As LABI continues working to strengthen Louisiana’s position as a global energy leader, the Senate will soon take up another major energy-related priority bill aimed at preserving certainty and stability for employers and investors alike.
HB 804 by Rep. Brett Geymann (R-Lake Charles)—dubbed the Louisiana Energy Protection Act—previously passed the House with overwhelming bipartisan support in an 83-17 vote and cleared the Senate Natural Resources Committee last week. The legislation seeks to protect Louisiana employers and industries from the growing national wave of speculative climate liability lawsuits.
The measure arrives just days after LABI and a broad coalition of business advocates successfully pushed back against several proposals at the Capitol that would have injected uncertainty and unpredictability into Louisiana’s energy sector. While those debates centered primarily on carbon capture and energy development, HB 804 addresses a different but closely related threat: the growing effort to use litigation, rather than lawmakers and regulators, to shape energy policy.
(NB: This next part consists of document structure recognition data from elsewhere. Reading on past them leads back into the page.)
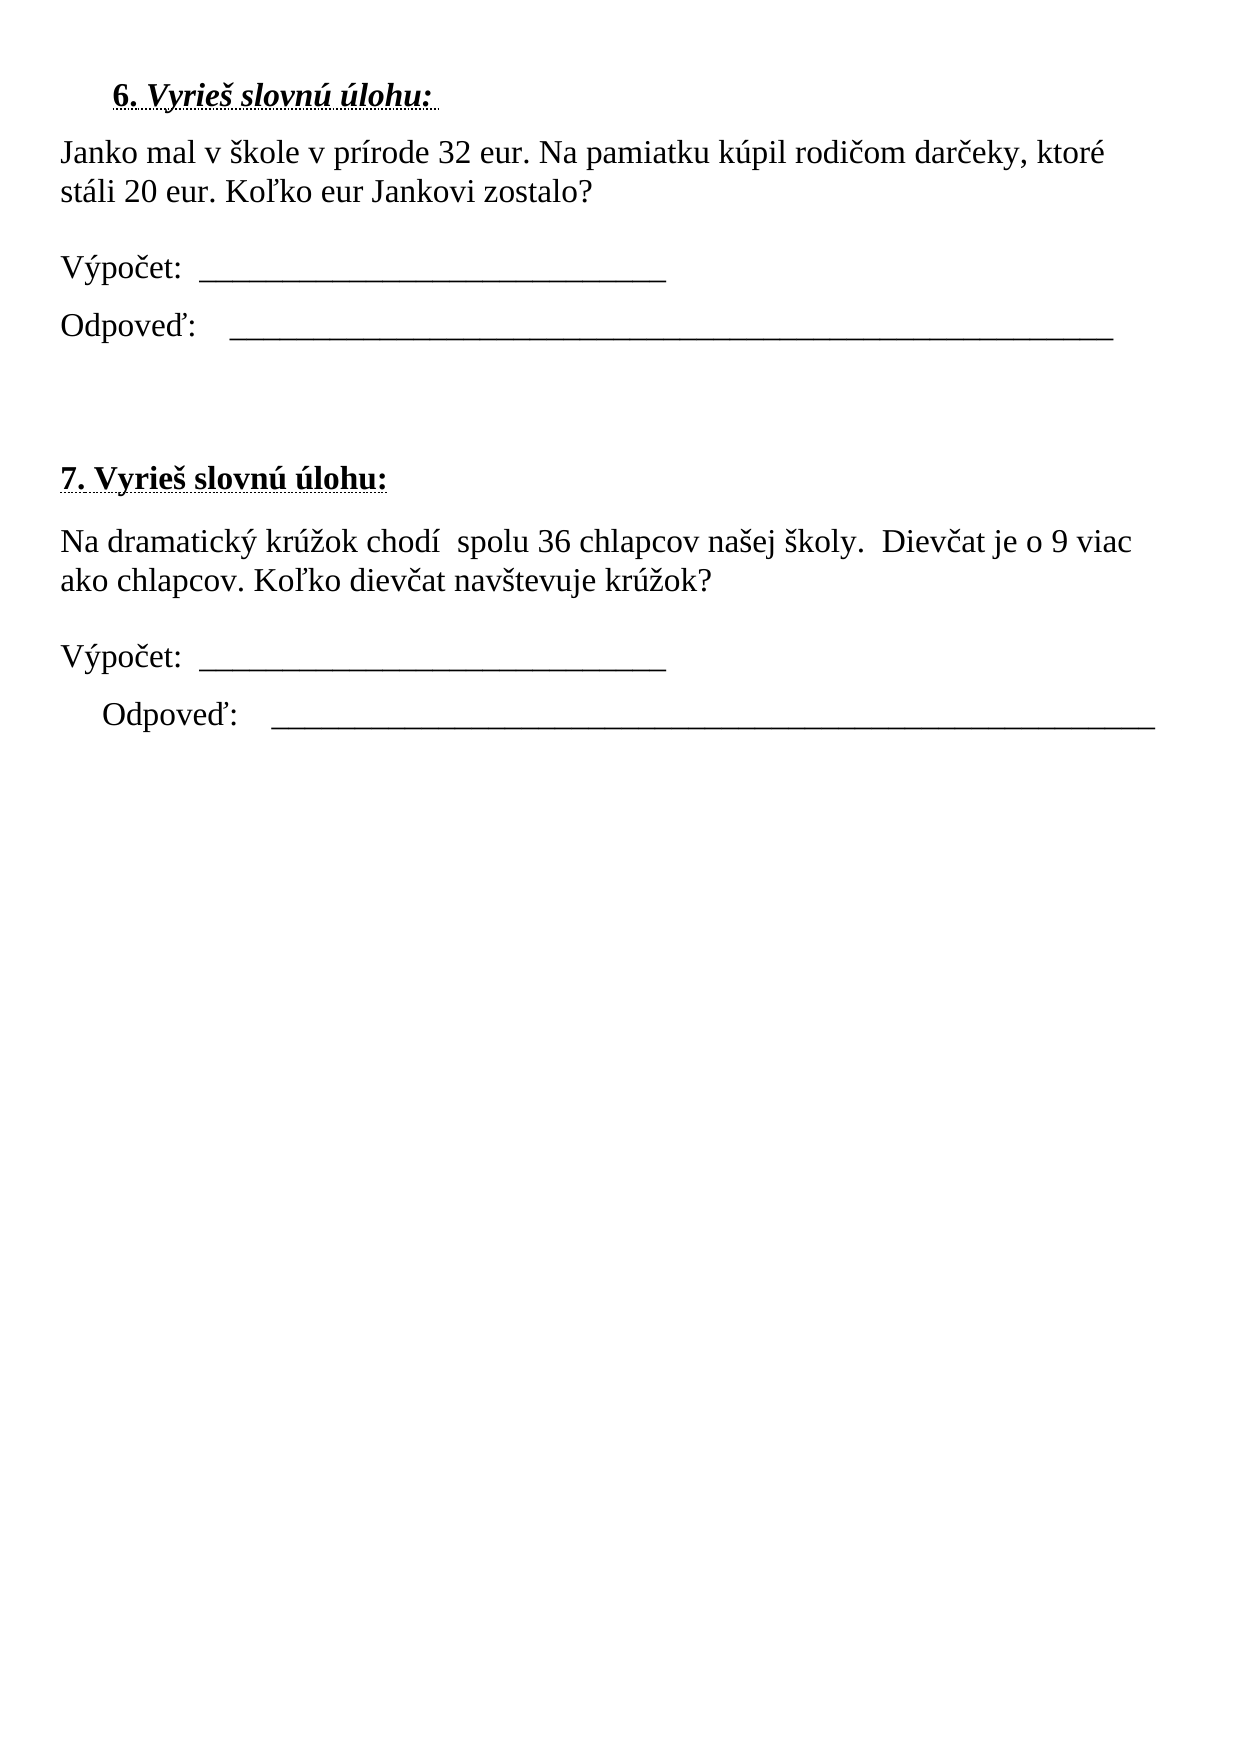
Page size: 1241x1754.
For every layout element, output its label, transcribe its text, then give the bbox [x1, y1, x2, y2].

text Odpoveď: _____________________________________________________ [60, 694, 1165, 732]
text Na dramatický krúžok chodí spolu 36 chlapcov našej školy. Dievčat je o 9 viac ako chlapcov. Koľko dievčat navštevuje krúžok? [60, 522, 1165, 598]
text Odpoveď: _____________________________________________________ [60, 305, 1165, 343]
text 7. Vyrieš slovnú úlohu: [60, 458, 1165, 497]
text Výpočet: ____________________________ [0, 637, 1165, 675]
list 6. Vyrieš slovnú úlohu: [112, 75, 1165, 113]
text stáli 20 eur. Koľko eur Jankovi zostalo? [60, 171, 1165, 209]
text Janko mal v škole v prírode 32 eur. Na pamiatku kúpil rodičom darčeky, ktoré [60, 132, 1165, 171]
text Výpočet: ____________________________ [0, 247, 1165, 286]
Across the country, more than 30 climate-related lawsuits have been filed against energy companies, with plaintiffs seeking billions of dollars in damages tied to storms, flooding, coastal erosion and other alleged climate impacts. These lawsuits represent an unprecedented expansion of liability and create significant uncertainty not only for the energy industry, but for the broader economy that depends on affordable, reliable energy and industrial investment.
HB 804 establishes legal guardrails designed to prevent Louisiana from becoming the next battleground for this type of speculative litigation. As LABI and industry partners have emphasized throughout session, the impact of these lawsuits would extend far beyond oil and gas companies alone. Manufacturers, farmers, truckers, chemical facilities and countless Louisiana job creators could ultimately face rising costs, stalled investment and economic instability if this litigation trend gains traction here.
Should the upper chamber pass this legislation, it will have to go back to the House for concurrence.
During earlier committee testimony, LABI’s Will Green warned that allowing courts to effectively dictate energy policy through sprawling liability lawsuits could undermine Louisiana’s competitiveness and long-term economic outlook at a time when the state is actively working to attract new energy and industrial investment.
With major climate liability cases continuing to advance through courts across the country, passage of HB 804 would reinforce Louisiana’s commitment to maintaining a stable, predictable legal and regulatory environment for employers, energy producers and investors.